AIM OF THE EXERCISE:
When the word "text" shows up in a line of the data below, copy that whole line.

[Extracted data entries]
+ + + + + + +
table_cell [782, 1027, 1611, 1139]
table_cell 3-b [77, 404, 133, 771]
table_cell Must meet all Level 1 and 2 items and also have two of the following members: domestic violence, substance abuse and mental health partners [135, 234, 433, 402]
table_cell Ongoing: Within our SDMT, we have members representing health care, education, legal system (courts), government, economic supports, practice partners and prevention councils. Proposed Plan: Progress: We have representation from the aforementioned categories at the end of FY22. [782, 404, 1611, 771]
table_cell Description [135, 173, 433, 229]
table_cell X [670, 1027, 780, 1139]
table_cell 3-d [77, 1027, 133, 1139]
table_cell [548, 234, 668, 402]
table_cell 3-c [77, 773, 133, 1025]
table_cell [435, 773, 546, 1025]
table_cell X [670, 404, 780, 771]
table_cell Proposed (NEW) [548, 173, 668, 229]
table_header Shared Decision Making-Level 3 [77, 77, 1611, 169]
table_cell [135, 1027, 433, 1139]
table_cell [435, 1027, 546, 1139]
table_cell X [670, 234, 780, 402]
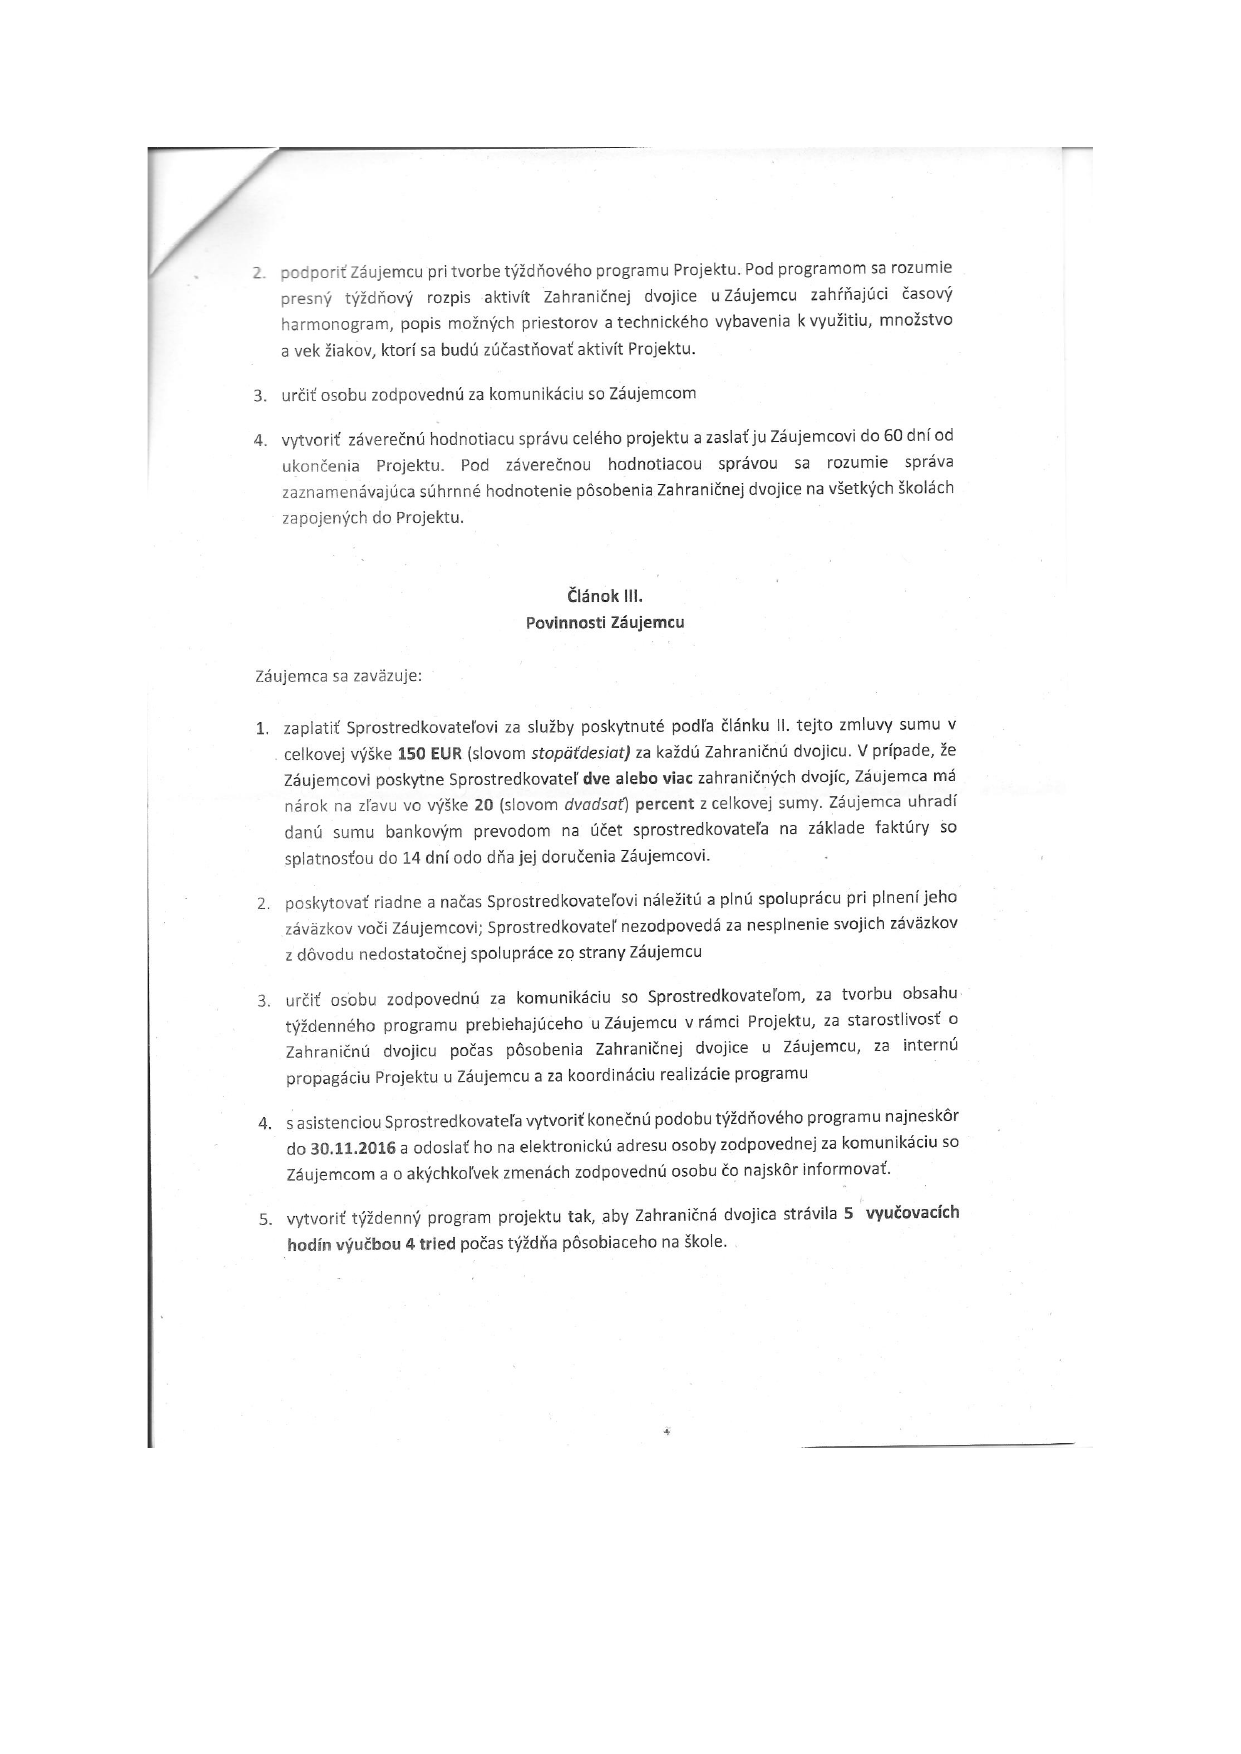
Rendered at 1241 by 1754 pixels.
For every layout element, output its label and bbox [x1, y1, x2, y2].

picture [147, 147, 1093, 1448]
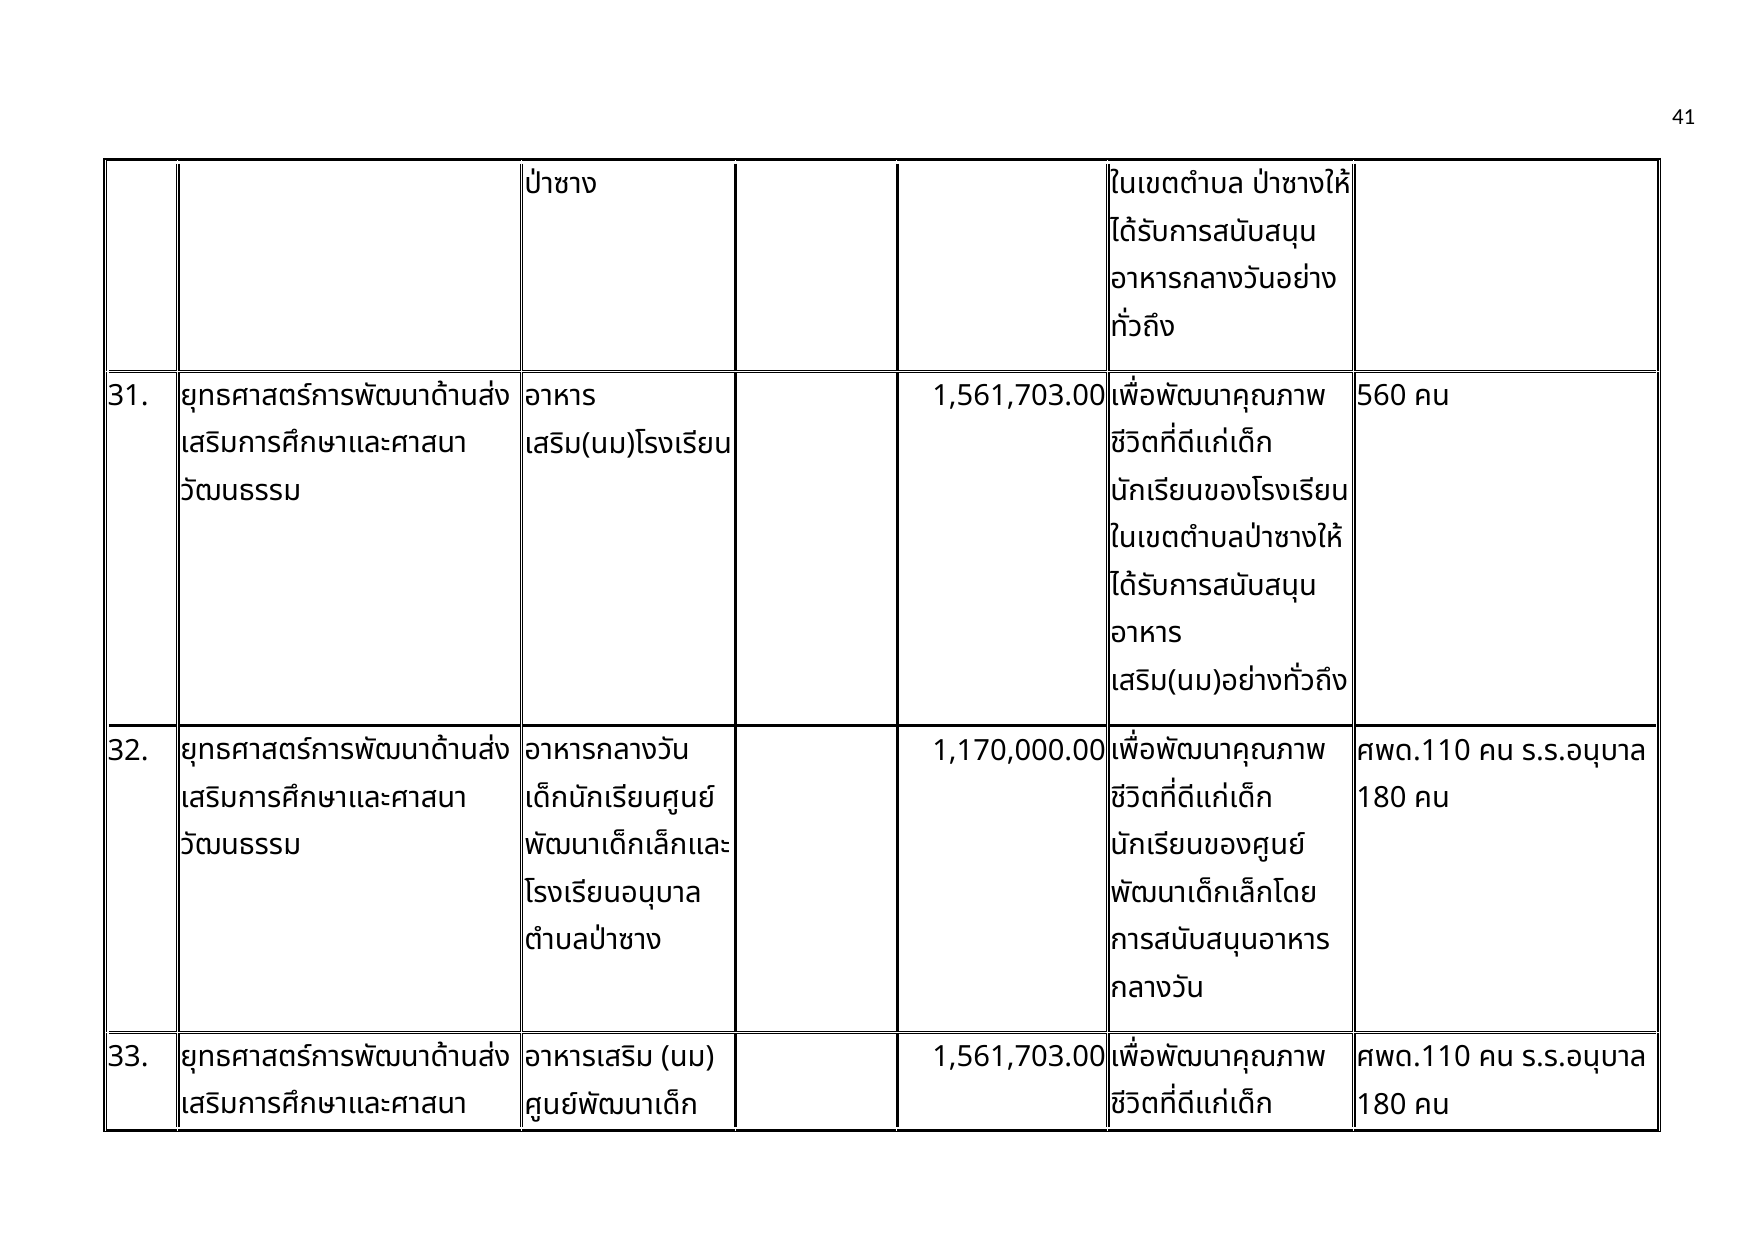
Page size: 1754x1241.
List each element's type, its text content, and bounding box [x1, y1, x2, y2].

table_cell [522, 161, 735, 369]
table_cell [737, 727, 896, 1031]
table_cell 33. [105, 1031, 178, 1129]
table_cell อาหารเสริม(นม)โรงเรียน [523, 373, 734, 724]
table_cell ยุทธศาสตร์การพัฒนาด้านส่งเสริมการศึกษาและศาสนา วัฒนธรรม [180, 373, 520, 724]
table_cell ยุทธศาสตร์การพัฒนาด้านส่งเสริมการศึกษาและศาสนา วัฒนธรรม [180, 727, 520, 1031]
table_cell 31. [107, 370, 176, 724]
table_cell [1108, 160, 1354, 369]
table_cell ศพด.110 คน ร.ร.อนุบาล 180 คน [1356, 724, 1657, 1031]
table_cell [735, 160, 897, 369]
table_cell 32. [107, 724, 176, 1031]
table_cell [737, 373, 896, 724]
table_cell 1,170,000.00 [899, 727, 1106, 1031]
table_cell เพื่อพัฒนาคุณภาพชีวิตที่ดีแก่เด็กนักเรียนของโรงเรียนในเขตตำบลป่าซางให้ได้รับการสนับสนุนอาหารเสริม(นม)อย่างทั่วถึง [1110, 373, 1352, 724]
table_cell 560 คน [1356, 370, 1658, 724]
table_cell อาหารกลางวันเด็กนักเรียนศูนย์พัฒนาเด็กเล็กและโรงเรียนอนุบาลตำบลป่าซาง [523, 727, 734, 1031]
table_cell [1354, 1031, 1659, 1129]
table_cell เพื่อพัฒนาคุณภาพชีวิตที่ดีแก่เด็กนักเรียนของศูนย์พัฒนาเด็กเล็กโดยการสนับสนุนอาหารกลางวัน [1110, 727, 1352, 1031]
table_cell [1108, 1031, 1354, 1129]
table_cell 1,561,703.00 [897, 1031, 1108, 1129]
table_cell 2,220,000.00 [897, 160, 1108, 369]
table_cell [178, 161, 522, 369]
table_cell 560 คน [1354, 161, 1657, 369]
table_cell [178, 1034, 522, 1129]
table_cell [522, 1034, 735, 1129]
table_cell [735, 1034, 897, 1129]
table_cell 1,561,703.00 [899, 373, 1106, 724]
table_cell 30. [107, 160, 178, 369]
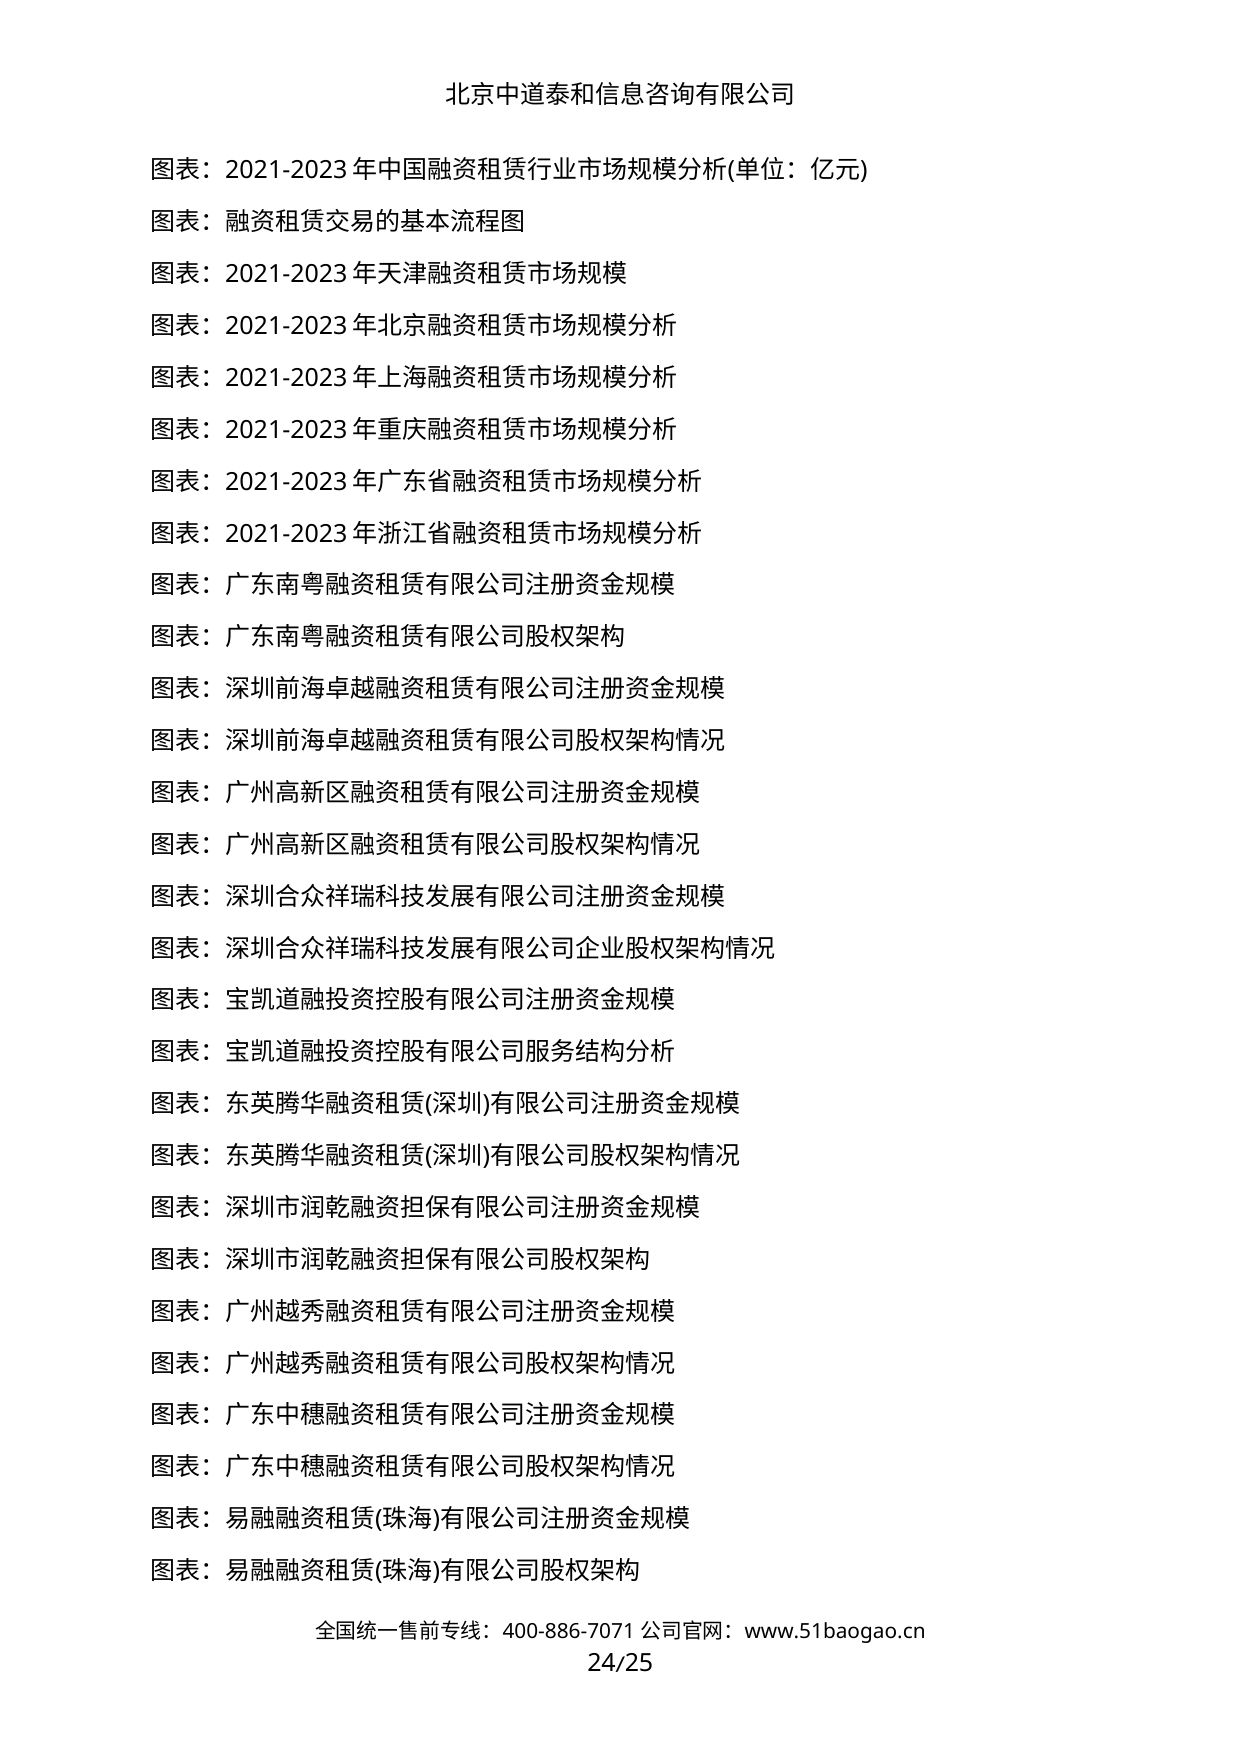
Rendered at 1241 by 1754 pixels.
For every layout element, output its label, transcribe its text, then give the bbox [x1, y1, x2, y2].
+ + + + + + +
EXERCISE OUTPUT:
List each element's type, its text content, and bounding box [x1, y1, x2, y2].
For every layout element, output its label, transcribe its text, then give the bbox [x1, y1, x2, y2].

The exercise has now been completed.